On Job Scheduling

When most people think of job scheduling, they consider all sorts of things. Container orchestration, serverless allocation, and batch job running… these all qualify. In highly concurrent systems, it is important that you have the ability to schedule work and collect those results upon completion. In the world of high-performance, low-latency systems software, those jobs take on an entirely different flavor. Our jobs can — and often do — take only microseconds to complete, and we’re scheduling them to attempt a fine balance of latency, throughput, and resiliency to underlying resource problems. To that end, let’s talk about job queues, concurrency control, fair queueing, and operability within libmtev, which enables developers to take control of their systems.

Job Queues

Job queues are a simple concurrency control concept. As a concrete example, say we have requests coming into our system to serve a range of data from a specific key: “get me the average request arrival rate to my API servers for each minute over the last seven days.” That request turns into work that often requires reading data from the disk and produces 7 days * 1,440 minutes/day * 1 value/minute = 10,080 values. Simple enough.

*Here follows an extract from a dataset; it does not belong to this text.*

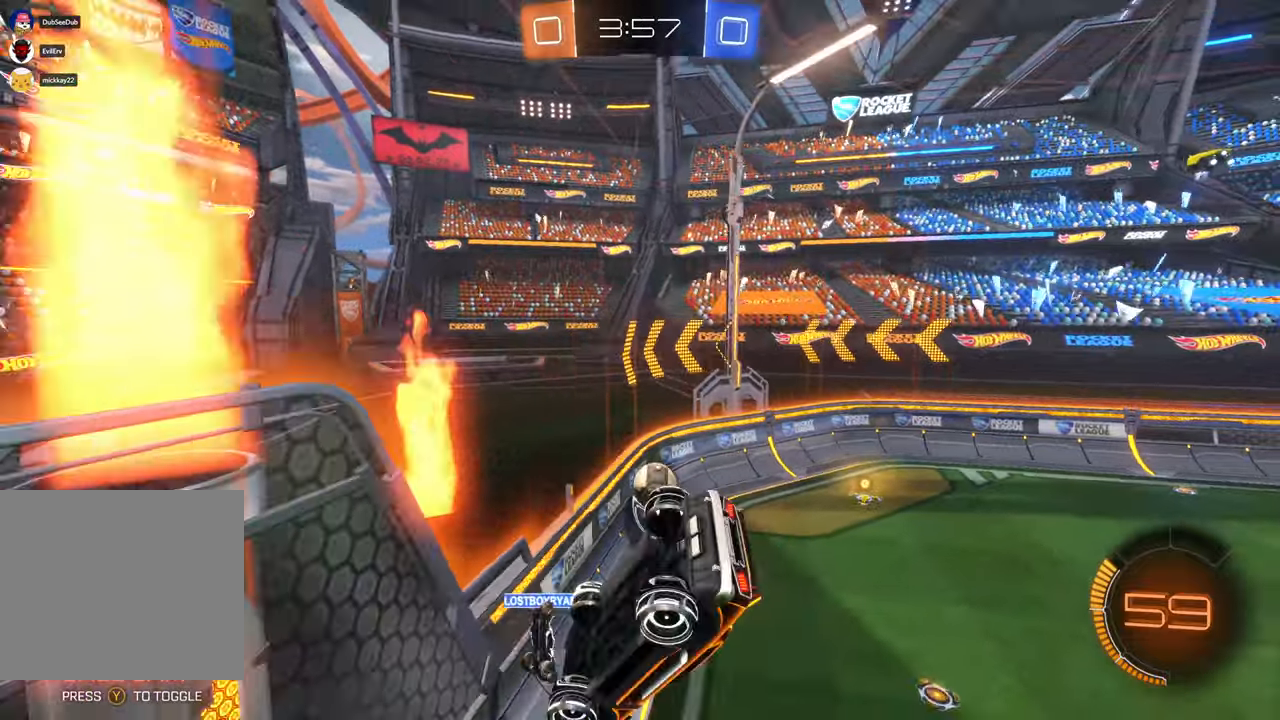
{"dt_ms": 500, "buttons": [], "left_stick": "down-left", "right_stick": "center"}
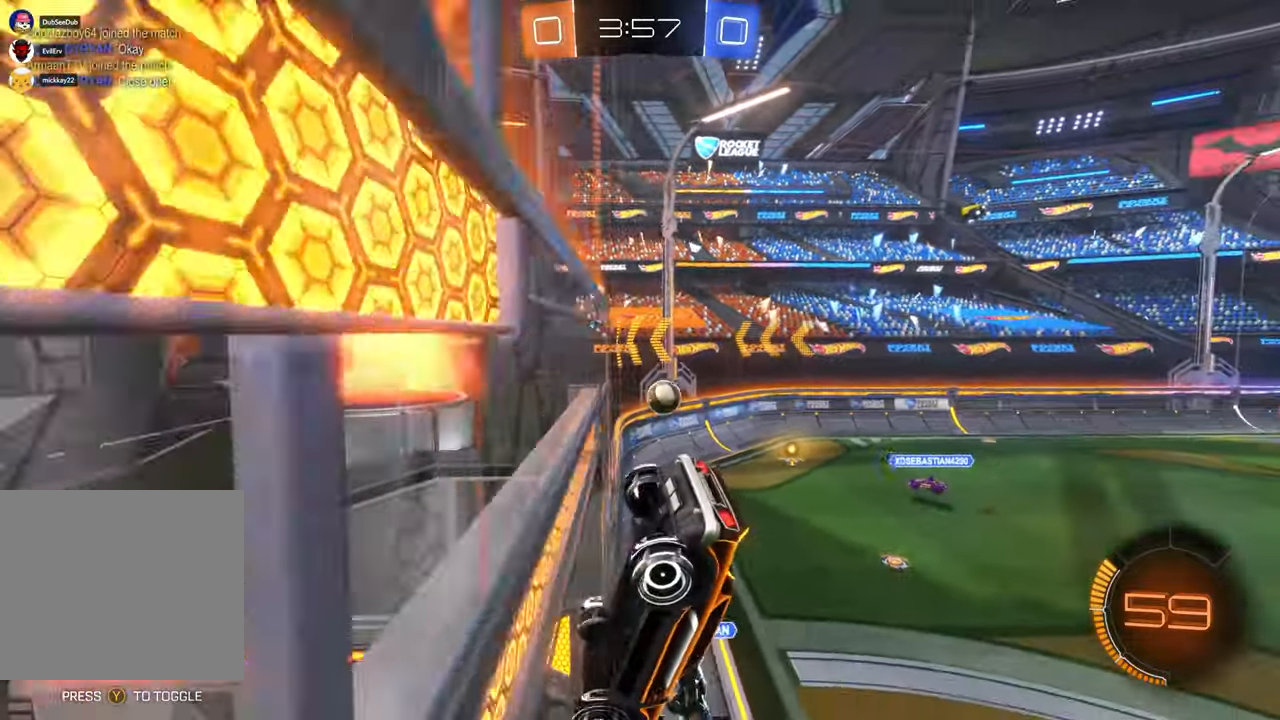
{"dt_ms": 500, "buttons": [], "left_stick": "down-left", "right_stick": "center", "events": [[100, "left_stick", "center"], [283, "left_stick", "down"], [350, "DPAD_LEFT", "down"], [367, "DPAD_LEFT", "up"], [467, "left_stick", "down-left"]]}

Now, suppose an operation like that takes 2ms to service, and an application needs to retrieve the same data. But instead of asking for the API service, it asks each of the 500 API servers. To iterate through these requests to construct our answer, we must perform 500 2ms jobs. If this is done serially, it doesn’t take long to realize that you will have a minimum service time of 1,000ms… and a second is a long time in our world. However, if we could split each of those ranged reads up into separate jobs and distribute those jobs to be satisfied by independent or loosely dependent resources, such as different machines, cores, and disks, we could regain much of our service time via concurrent execution.

Concurrency Control

This fan-out of work is usually the first step in most system implementations attempting to reduce service latencies. However, the next painful challenge is managing the concurrency, i.e., the number of parallel executions. Too much concurrency does exist and is often referred to as “thrashing” in the systems world. More specifically, it is the area on the universal scalability law (USL) curve to the right of its peak. Adding concurrency makes things faster… until it doesn’t.

So, the goal becomes taking your work and achieving a concurrency that delivers near the peak of your USL curve. To do this, concurrency-governed job queues are a perfect tool.

A job queue in libmtev is a concurrency-governed, dynamic, asynchronous job execution system, which has an input work queue. And because there are outstanding jobs in that queue, the system assigns them to available threads to complete the work. If no threads are available, the job queue system spins up new threads to service the work, up the maximum designated in the job queue’s configuration. And if threads sit idle due to lack of available work in the queue, then they are gracefully terminated.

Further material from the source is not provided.